Le jeune psychanalyste enchaîne ses deux rendez-vous de la matinée puis rejoint son ami Baptiste pour la pause déjeuner. Ils sont des habitués de la petite brasserie qui se tient à l’angle de la rue. Kriss choisit une table ombragée et à peine commence-t-il à s’assoir que son ami arrive. Kriss s’arrête dans son élan, se redresse et lui serre une bonne poignée de main accompagnée de son beau sourire.

— Comment vas-tu ?
— Plutôt bien, lui répond Baptiste d’une voix enjouée.

La serveuse typée asiatique vient rapidement prendre leur commande. Ce sera des lasagnes végétariennes pour Kriss et un classique steak frites pour Baptiste.

— Et en boissons ?
— Un verre d’ice tea pêche et… un sirop à la menthe pour lui.

Kriss acquiesce pour confirmer le choix de son ami.

Baptiste Lermet est psychologue et a ouvert son cabinet la même année que Kriss, deux bâtiments plus loin. Les deux amis se sont rencontrés au lycée, en seconde générale. Ils ont cette complicité inexpliquée qui les a tout de suite rapprochés. Attirés tous les deux par la psychologie, Baptiste a préféré étudier à l’université tandis que Kriss a opté pour une école privée de psychanalyse. Il faut dire que pour Baptiste, le choix n’a pas été compliqué. D’un milieu modeste, il a pris la voie la plus économique. Les parents de Kriss, plus aisés, ont influencé leur fils unique à suivre la même école que son oncle avant lui. Une école réputée qui a toujours fait rêver le jeune homme. Aujourd’hui, ils ont tous les deux leur cabinet et un bon début de patientèle. Leurs métiers, quelque peu différents mais complémentaires, leur permettent de s’échanger certains patients lorsque cela s’avère approprié. Ils s’entraident finalement l’un et l’autre dans leur percée sans se concurrencer.

Baptiste réarrange ses cheveux châtain clair qui se laissent ébouriffer par une petite brise.
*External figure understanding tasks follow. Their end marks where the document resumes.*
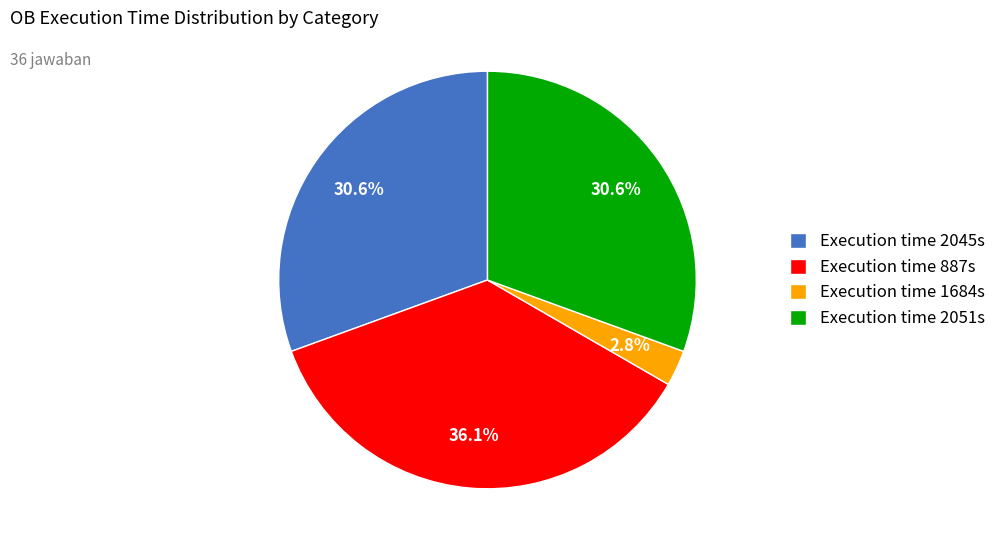

What is the largest slice in the pie chart?

Execution time 887s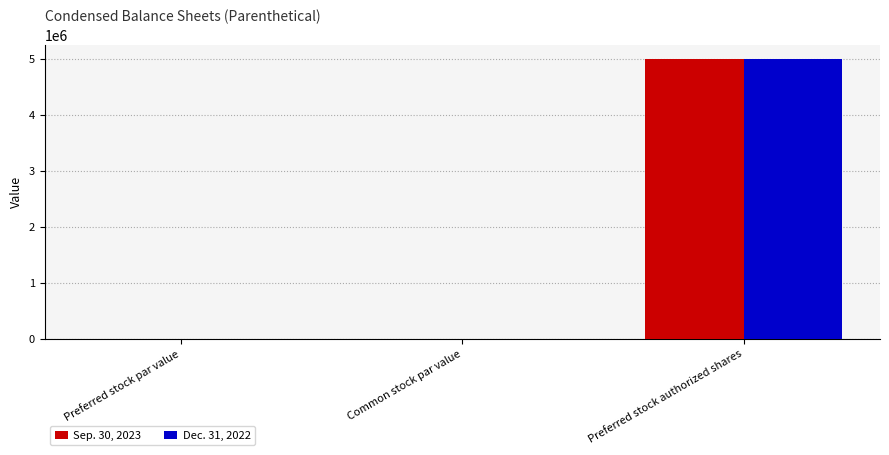

What is the greatest value displayed?

5000000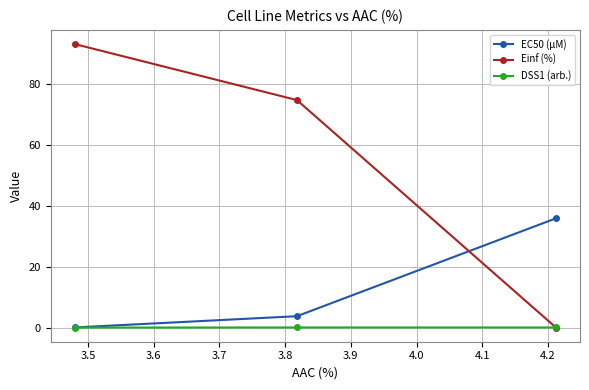

List the series in order of their overall mean, highest first.

Einf (%), EC50 (µM), DSS1 (arb.)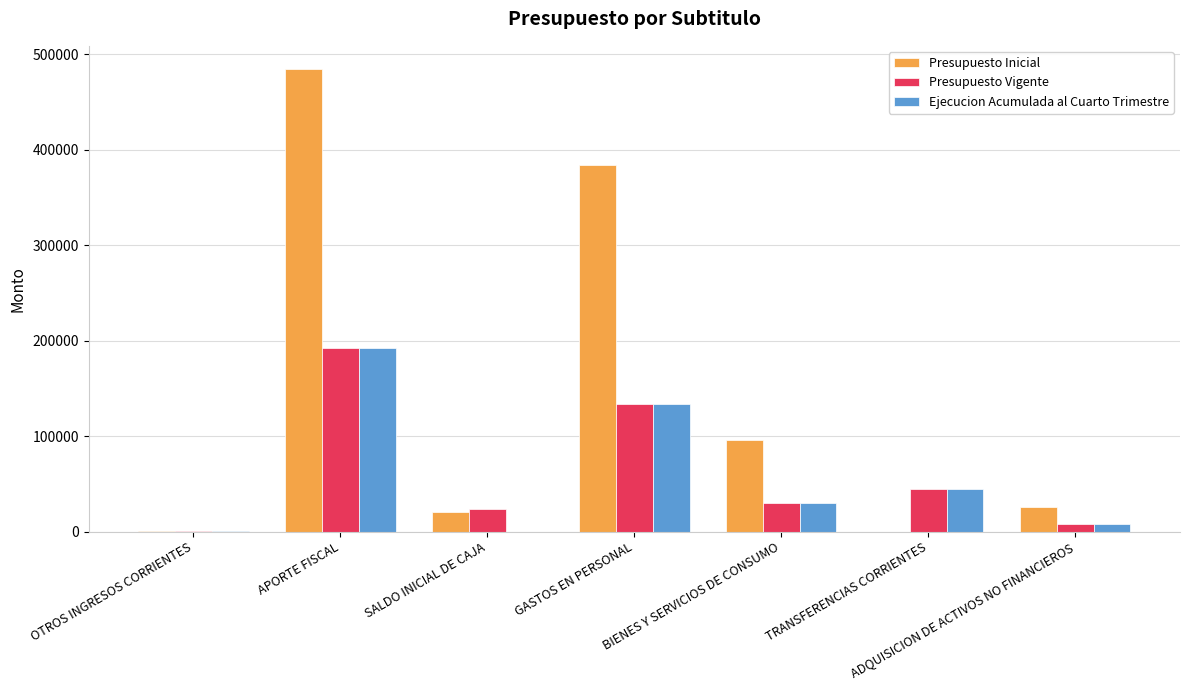

How many data points does each series have?

7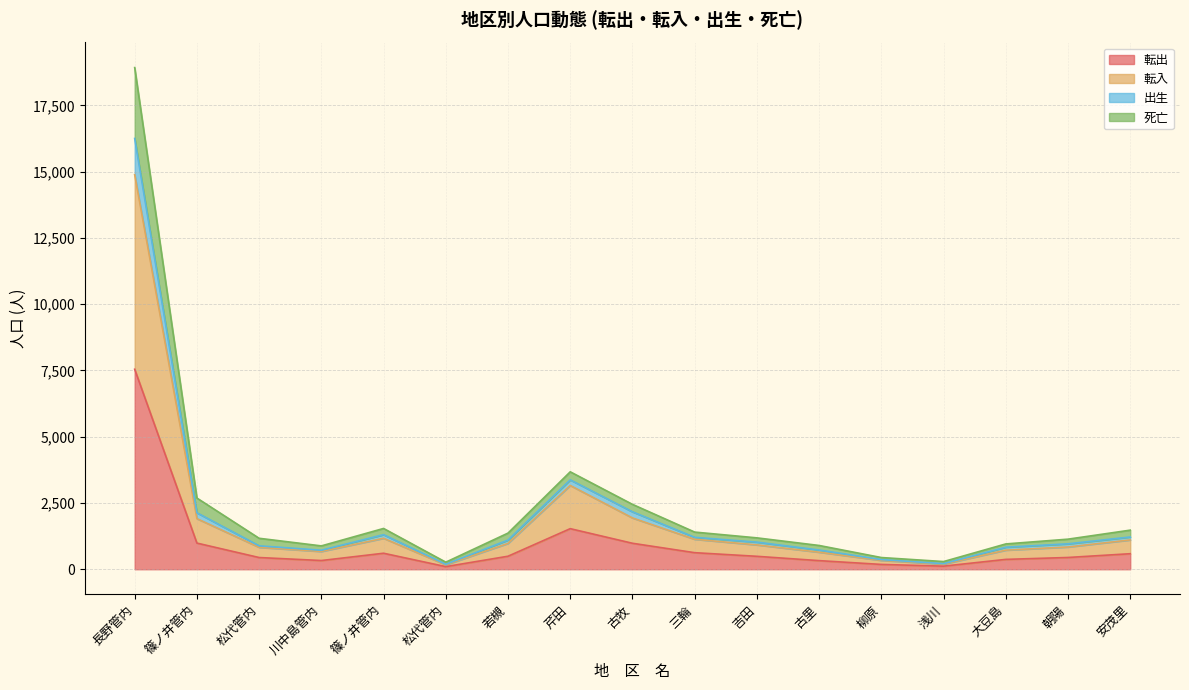

What are all the series names shown in the legend?

転出, 転入, 出生, 死亡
Malgré sa chemise bleue cintrée, son jean noir serré et ses belles chaussures d’homme d’affaires ; sa tignasse sauvage, ses petits yeux rieurs et ses joues rebondies lui donnent un air d’artiste bohème.
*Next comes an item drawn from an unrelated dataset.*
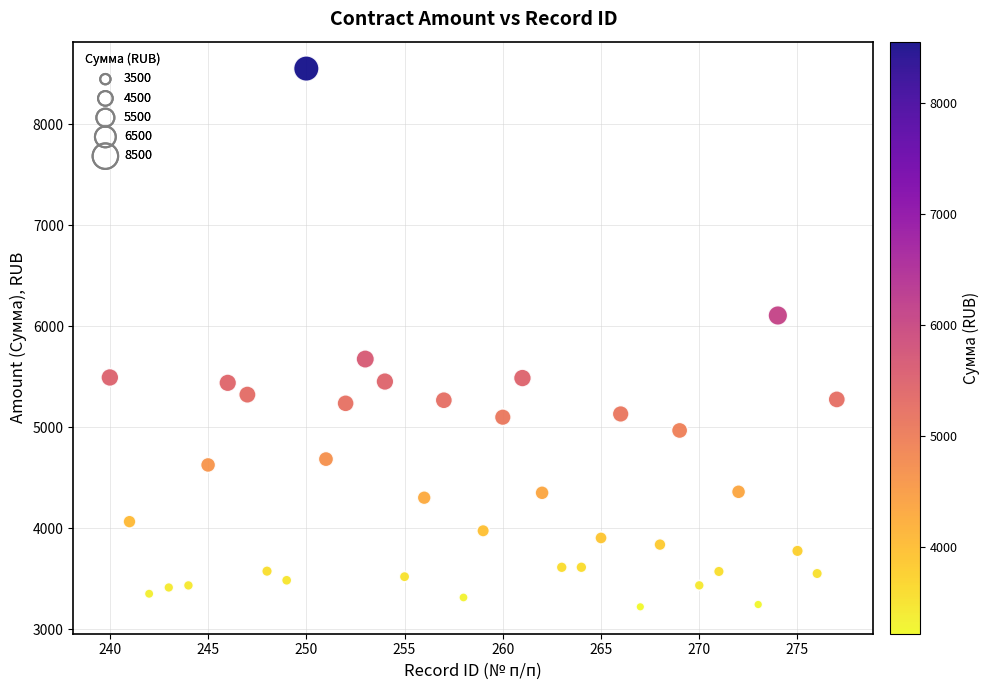

What is the range of X values (max minus min)?

37.0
— Je viens de m’acheter un très bon appareil photo reflex, comme celui que ton père avait ! annonce-t-il gaiement.
— Que mon père a toujours, rectifie Kriss. Tu vas te mettre sérieusement à la photographie alors ?
— Dans mes heures perdues, oui ! Et toi, tu n’en fais plus ? Tu te souviens les journées qu’on a passées dans ton jardin à essayer de photographier les insectes en macro ?
— Oui, et on en avait fait des pas mal du tout ! Beaucoup de floues mais il faut bien faire des erreurs pour mieux réussir. De bons souvenirs, cela fait un moment que je n’ai pas pris le temps de faire de la photo.
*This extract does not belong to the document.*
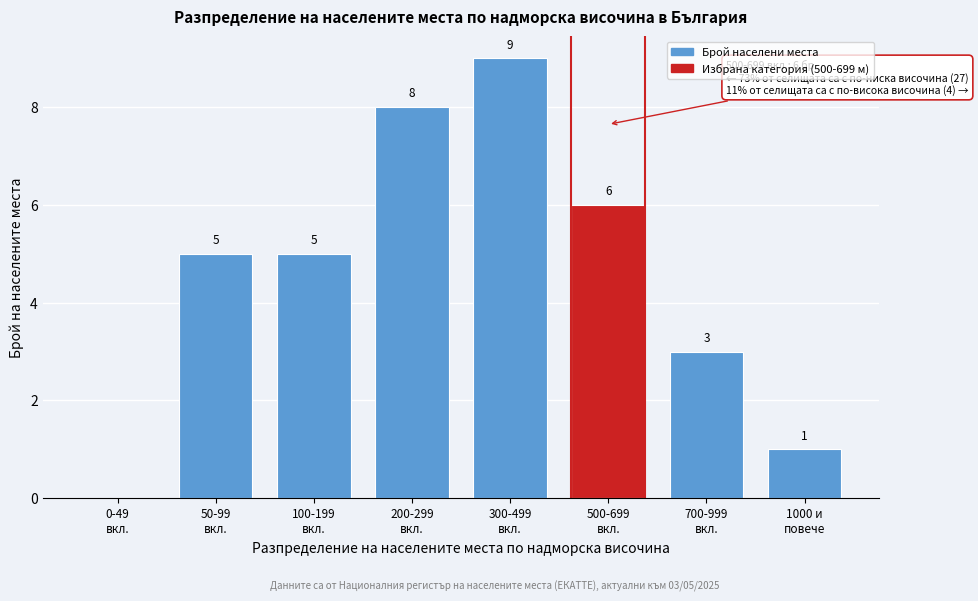

What is the sum of all values?

37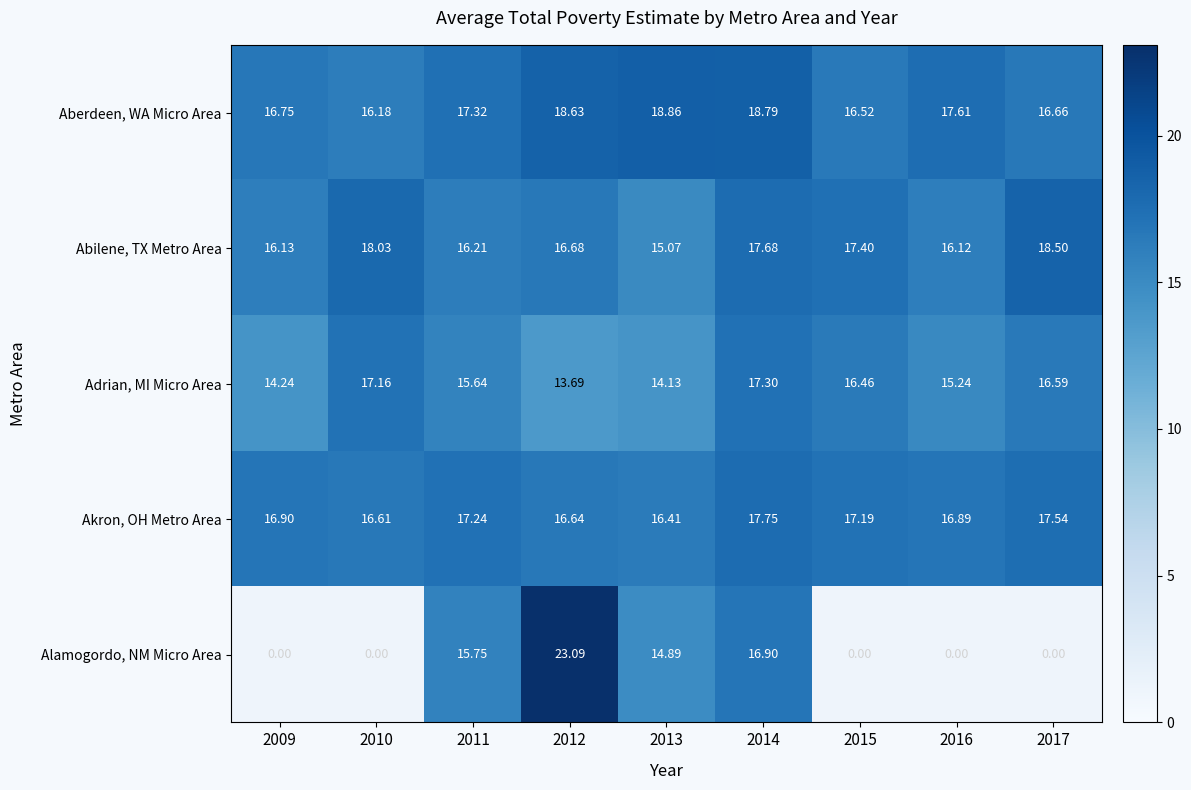

Which label corresponds to the largest value in the chart?

2012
Kriss reste un instant songeur, imaginant le beau visage de Naïa qu’il pourrait immortaliser. La jeune asiatique leur apporte leurs boissons et repart aussitôt d’un pas dynamique.

— Je te trouve bien rêveur aujourd’hui. Ce sont tes patients de la matinée qui t’ont mis dans cet état ?
— Non… J’ai rencontré une fille hier, elle…
— Quoi ! T’as rencontré quelqu’un ! Et tu me le dis seulement maintenant !
— Calme-toi ! Je viens de te dire que c’était hier. Et en plus je n’ai même pas pris son numéro de téléphone…

La serveuse les interrompt, le temps de poser leurs plats. Baptiste s’empresse de demander poliment du ketchup et de la moutarde. Il attend un peu et, une fois les sauces apportées, et la serveuse éloignée, il reprend avec insistance :

— Raconte ! Explique-moi comment tu as croisé une fille entre ton cabinet et chez toi. Tu l’as trouvée dans la rue ?
— C’est presque ça !

Kriss lui relate sa rencontre inattendue avec Naïa suivie de leur soirée chez lui. Ses yeux pétillants n’échappent pas à son ami.